Watch the Sci-Fi channel on Saturday nights.  They're certainly obscure.


----------



## ToxicZombie (Oct 5, 2010)

Riley said:


> Watch the Sci-Fi channel on Saturday nights.  They're certainly obscure.



I'm not that desperate.


----------



## Skittle (Oct 5, 2010)

Obscure? Haha. Do you just like straight up gore or does it HAVE to have some semblance of a plot?


----------



## ToxicZombie (Oct 5, 2010)

skittle said:


> Obscure? Haha. Do you just like straight up gore or does it HAVE to have some semblance of a plot?

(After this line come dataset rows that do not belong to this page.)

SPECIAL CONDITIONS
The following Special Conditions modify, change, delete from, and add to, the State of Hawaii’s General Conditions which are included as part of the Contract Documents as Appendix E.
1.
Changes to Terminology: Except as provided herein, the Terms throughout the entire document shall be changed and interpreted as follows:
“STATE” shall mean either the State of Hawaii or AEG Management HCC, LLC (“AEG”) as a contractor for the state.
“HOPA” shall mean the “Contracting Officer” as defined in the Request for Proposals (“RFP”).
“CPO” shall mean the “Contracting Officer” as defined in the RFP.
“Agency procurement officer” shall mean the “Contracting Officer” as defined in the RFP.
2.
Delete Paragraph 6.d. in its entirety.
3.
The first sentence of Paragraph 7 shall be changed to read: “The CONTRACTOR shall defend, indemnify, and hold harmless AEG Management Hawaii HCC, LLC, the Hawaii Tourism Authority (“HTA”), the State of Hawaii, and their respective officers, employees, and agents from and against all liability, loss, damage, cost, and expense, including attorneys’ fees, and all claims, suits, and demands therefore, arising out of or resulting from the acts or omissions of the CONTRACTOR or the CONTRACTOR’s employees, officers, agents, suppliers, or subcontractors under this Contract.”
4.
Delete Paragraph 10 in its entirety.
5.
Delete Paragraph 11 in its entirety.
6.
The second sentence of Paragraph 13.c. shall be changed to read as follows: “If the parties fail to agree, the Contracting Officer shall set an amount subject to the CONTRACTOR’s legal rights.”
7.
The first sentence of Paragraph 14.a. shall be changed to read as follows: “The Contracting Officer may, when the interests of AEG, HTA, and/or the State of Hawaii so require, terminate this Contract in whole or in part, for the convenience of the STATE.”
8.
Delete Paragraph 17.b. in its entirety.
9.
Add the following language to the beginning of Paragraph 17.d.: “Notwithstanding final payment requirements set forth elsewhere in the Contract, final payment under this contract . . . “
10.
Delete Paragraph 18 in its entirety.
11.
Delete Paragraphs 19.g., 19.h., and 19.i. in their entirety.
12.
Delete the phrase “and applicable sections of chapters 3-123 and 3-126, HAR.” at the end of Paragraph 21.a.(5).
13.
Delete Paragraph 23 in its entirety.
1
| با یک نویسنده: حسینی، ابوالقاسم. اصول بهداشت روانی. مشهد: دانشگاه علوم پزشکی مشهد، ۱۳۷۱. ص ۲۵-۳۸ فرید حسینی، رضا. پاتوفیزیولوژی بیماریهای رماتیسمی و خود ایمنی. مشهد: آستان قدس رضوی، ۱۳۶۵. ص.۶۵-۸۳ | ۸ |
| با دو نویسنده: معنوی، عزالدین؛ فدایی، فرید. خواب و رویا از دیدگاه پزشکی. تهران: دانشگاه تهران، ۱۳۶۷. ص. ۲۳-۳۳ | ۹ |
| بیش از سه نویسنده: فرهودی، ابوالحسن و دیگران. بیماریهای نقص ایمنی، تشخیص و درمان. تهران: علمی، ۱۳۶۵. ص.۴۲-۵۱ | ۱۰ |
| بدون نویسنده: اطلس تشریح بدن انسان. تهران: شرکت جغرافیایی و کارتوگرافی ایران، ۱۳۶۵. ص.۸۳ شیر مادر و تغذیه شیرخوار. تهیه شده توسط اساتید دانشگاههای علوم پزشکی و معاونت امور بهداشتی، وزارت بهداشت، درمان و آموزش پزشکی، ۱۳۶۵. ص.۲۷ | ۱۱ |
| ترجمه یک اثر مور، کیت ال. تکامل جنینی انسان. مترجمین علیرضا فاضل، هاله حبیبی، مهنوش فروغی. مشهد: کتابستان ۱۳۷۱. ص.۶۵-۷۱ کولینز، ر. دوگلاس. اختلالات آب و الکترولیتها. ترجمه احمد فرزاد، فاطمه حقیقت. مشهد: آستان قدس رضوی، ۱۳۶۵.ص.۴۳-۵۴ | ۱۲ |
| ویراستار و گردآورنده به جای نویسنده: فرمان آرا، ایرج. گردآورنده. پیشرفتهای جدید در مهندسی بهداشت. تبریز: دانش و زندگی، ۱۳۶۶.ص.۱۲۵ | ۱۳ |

There's a difference between obscure and shitty. For example, Morbid Saint = obscure, while Attack Attack = shitty. And no, I'm always up for a good gorefest.


----------



## Skittle (Oct 5, 2010)

ToxicZombie said:


> There's a difference between obscure and shitty. For example, Morbid Saint = obscure, while Attack Attack = shitty. And no, I'm always up for a good gorefest.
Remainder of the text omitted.